I have always been a very driven, conscientious person. I'm not particularly ambitious on a grand scale, but I always wanted to do my job and do it well (perfectly.)

So I pursued academics with vigor. I strove to be an excellent wife once I was married, and a devoted mother once we had children.

My faith has always been important to me. I definitely incline towards the legalistic side of faith, and God's biggest message to me in the last few years has been about grace.  My Father in Heaven loves me ALL the time.  Jesus died for my sins. I should strive to serve and follow the Lord at all times, but that doesn't mean I can't relax and enjoy myself on occasion.

The truth is that my sins are forgiven because Jesus died for me.  I am going to Heaven, not because I'm anywhere close to perfect, but because His blood covers my sins.  I am loved because I am God's child, not because of my performance.  I want to obey the Lord and serve Him and others, but because I love Him, not because I'm afraid of His punishment.

I've been mellowing the last few years.  I am more able to relax and spend time doing things I enjoy.  I am not carrying as heavy a load about my responsibility for my children's lives.  I am still a committed, devoted mother, but I'm grasping that I can't control their lives or their futures.  I need to support them and encourage them as they mature to adulthood, but I can't try to control their specific educational and career and relationship paths.  

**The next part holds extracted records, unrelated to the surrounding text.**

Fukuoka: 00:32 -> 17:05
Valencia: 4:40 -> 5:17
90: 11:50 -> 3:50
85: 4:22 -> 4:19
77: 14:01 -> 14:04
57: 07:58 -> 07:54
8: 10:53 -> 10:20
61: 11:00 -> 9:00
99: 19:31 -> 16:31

Kevin has an acquaintance at work who was one of the rare people to really be negative about our very large family. The reason is interesting -- he himself was one of a large family and at some point both his parents just freaked out and lost it.  Both became alcoholics (presumably due to stress?) and abdicated their responsibility to their children.

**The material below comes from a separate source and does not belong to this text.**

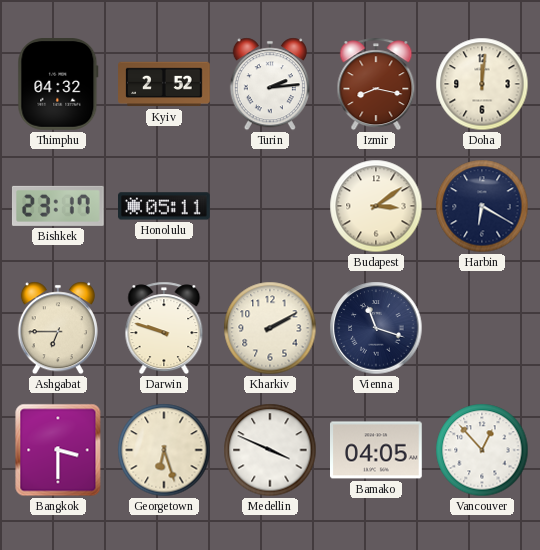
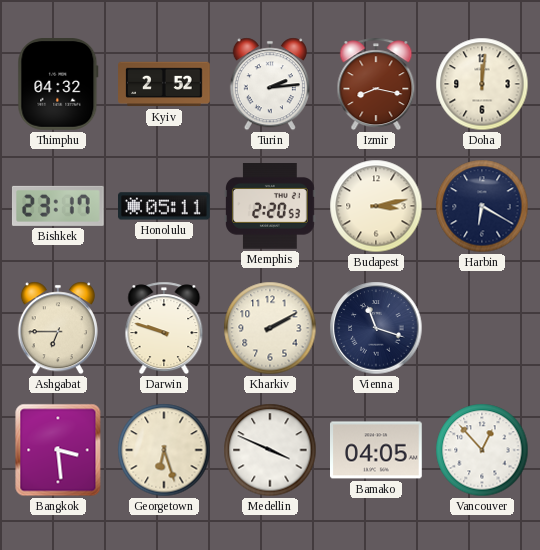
Memphis: none -> 2:20
Budapest: 3:09 -> 3:13
Bangkok: 3:30 -> 3:29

I am horrified by that and, I admit it, can at least grasp the problem. Of course, this isn't only a problem for parents of large families.  Life can be very challenging for everyone. People lose jobs, and relatives.  People lose houses to wildfires and earthquakes.  Children, be it 1 or 9, are a lot of work and can cause great stress.  Sometimes we just want to escape into something to get away from it all.  Alcohol is an obvious temptation to some (not to me -- alcohol isn't remotely my thing.)  But I can imagine diving headlong into something academic because frankly, that is way easier to deal with than the 9350th tantrum by a toddler I've dealt with.  But I stick with my job for now, and do something about the tantrum even if it isn't the best job I have ever done.

I'm embracing like never before that "something is way better than nothing."  By that I mean that when I can't do something perfectly, it is still better to do something.  If I can't read 5 books to my 4 year old, I can read one.  If I can't spend 30 minutes a day working with our 6 yo on reading, I can spend 10 minutes 3 times a week.  That kind of thing.  In my youth (before children), I could and did work myself to the bone studying. I did VERY well because I spent so much time at it.  My life doesn't allow for infinite time devoted towards every important thing.  I need to balance the needs and wants, and I need to pay attention to my own health and sanity.

This season of life is quite challenging, with a darling and rambunctious toddler and a beautiful eldest daughter who is stepping firmly towards adulthood -- and everyone in between.  I keep praying for wisdom and stamina, and am also acknowledging my personal weakness like never before.  I'm not God and I never have been. I am a very important person in the lives of my family but I'm not God in their lives.  That's not my job, and I'm glad.